Cyber Incident Victim: Belarus
Date:
Feb 2022
Location:
Belarus
Summary
Activist hackers known as the Cyber Partisans compromised control systems of the Belarusian railway network, encrypting critical data on routing and switching devices to render them inoperable. This disruption halted train operations in multiple cities including Minsk, Orsha, and Osipovichi, aiming to impede the movement of Russian military forces into Ukraine.
| CIA Posture | Motives | Tactics, Techniques & Procedures |
|---|---|---|
| Available to members | 2 motives | 2 techniques |
| Threat Actor | Type | Location |
|---|---|---|
| 1 actor | Available to members | Available to members |
Description
On February 27, 2022, the activist hacker group Cyber Partisans claimed responsibility for a cyberattack targeting Belarusian railway infrastructure. The group breached computer systems controlling train operations, specifically compromising routing and switching devices critical to network functionality. By encrypting data stored on these devices, the hackers rendered them inoperable, disrupting rail traffic in multiple locations. The attack caused trains to halt in the capital city of Minsk, the northeastern city of Orsha, and the town of Osipovichi in central Belarus. This operational disruption directly impacted the physical movement of trains across affected segments of the national rail network.

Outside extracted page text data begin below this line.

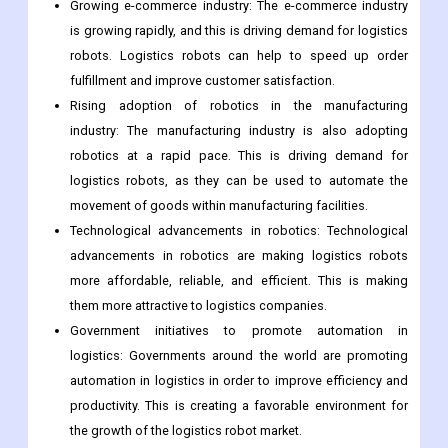
increasing pressure to automate its operations in order to
remain competitive. Logistics robots can help to improve
efficiency, productivity, and safety in warehouses.
Growing e-commerce industry: The e-commerce industry
is growing rapidly, and this is driving demand for logistics
robots. Logistics robots can help to speed up order
fulfillment and improve customer satisfaction.
Rising adoption of robotics in the manufacturing
industry: The manufacturing industry is also adopting
robotics at a rapid pace. This is driving demand for
logistics robots, as they can be used to automate the
movement of goods within manufacturing facilities.
Technological advancements in robotics: Technological
advancements in robotics are making logistics robots
more affordable, reliable, and efficient. This is making
them more attractive to logistics companies.
Government initiatives to promote automation in
logistics: Governments around the world are promoting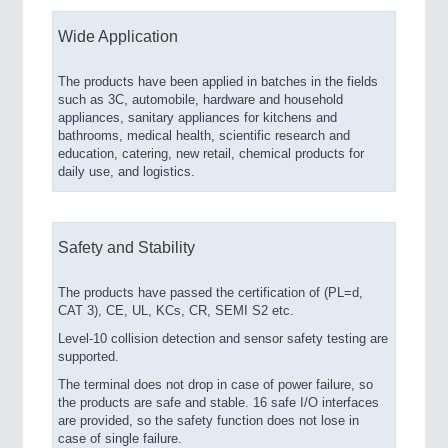
Wide Application
The products have been applied in batches in the fields
such as 3C, automobile, hardware and household
appliances, sanitary appliances for kitchens and
bathrooms, medical health, scientific research and
education, catering, new retail, chemical products for
daily use, and logistics.
Safety and Stability
The products have passed the certification of (PL=d,
CAT 3), CE, UL, KCs, CR, SEMI S2 etc.
Level-10 collision detection and sensor safety testing are
supported.
The terminal does not drop in case of power failure, so
the products are safe and stable. 16 safe I/O interfaces
are provided, so the safety function does not lose in
case of single failure.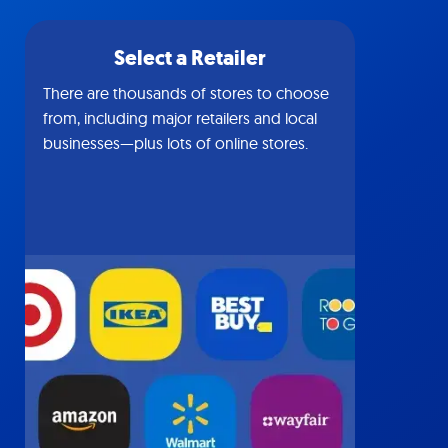
Select a Retailer
There are thousands of stores to choose
from, including major retailers and local
businesses—plus lots of online stores.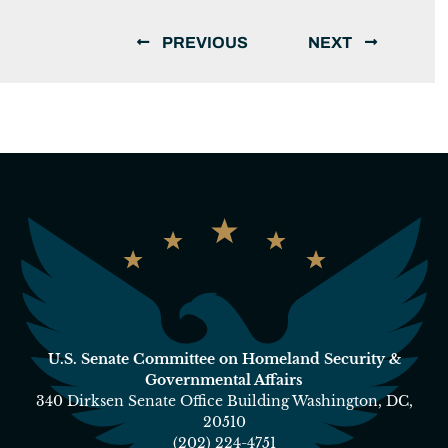
PREVIOUS
NEXT
U.S. Senate Committee on Homeland Security &
Governmental Affairs
340 Dirksen Senate Office Building Washington, DC,
20510
(202) 224-4751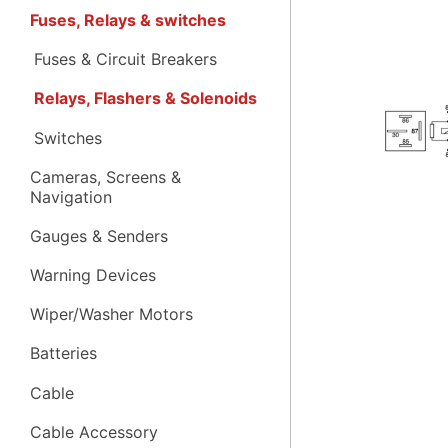
Fuses, Relays & switches
Fuses & Circuit Breakers
Relays, Flashers & Solenoids
Switches
Cameras, Screens &
Navigation
Gauges & Senders
Warning Devices
Wiper/Washer Motors
Batteries
Cable
Cable Accessory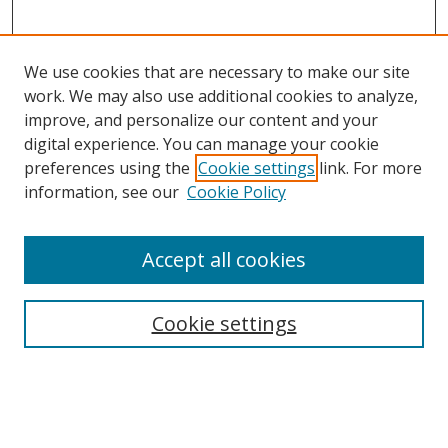
We use cookies that are necessary to make our site
work. We may also use additional cookies to analyze,
improve, and personalize our content and your
digital experience. You can manage your cookie
preferences using the
Cookie settings
link. For more
information, see our
Cookie Policy
Accept all cookies
Search
Enter search terms:
Cookie settings
Select context to search: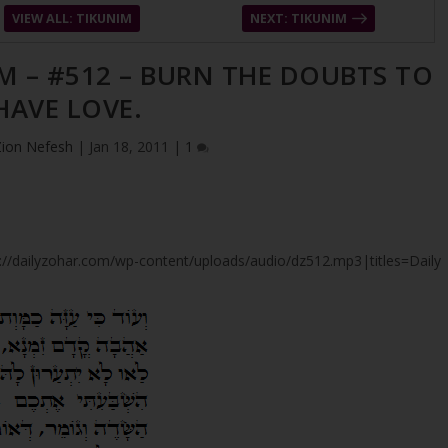
VIEW ALL: TIKUNIM
NEXT: TIKUNIM
M – #512 – BURN THE DOUBTS TO
HAVE LOVE.
Zion Nefesh
|
Jan 18, 2011
|
1
tps://dailyzohar.com/wp-content/uploads/audio/dz512.mp3|titles=Daily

The Cyber Partisans publicly stated their objective was to impede Russian military forces from utilizing Belarusian railways for troop or equipment movements into Ukraine amid the ongoing invasion. The group framed the attack as resistance against Belarus’s logistical support for Russian military operations. No technical details regarding the initial breach vector, duration of encryption, or specific malware used were disclosed in available reporting. The incident demonstrated direct interference with industrial control systems governing transportation infrastructure, linking cyber operations to tangible physical disruptions. Railway authorities did not release immediate statements confirming service restoration timelines or operational recovery measures following the attack.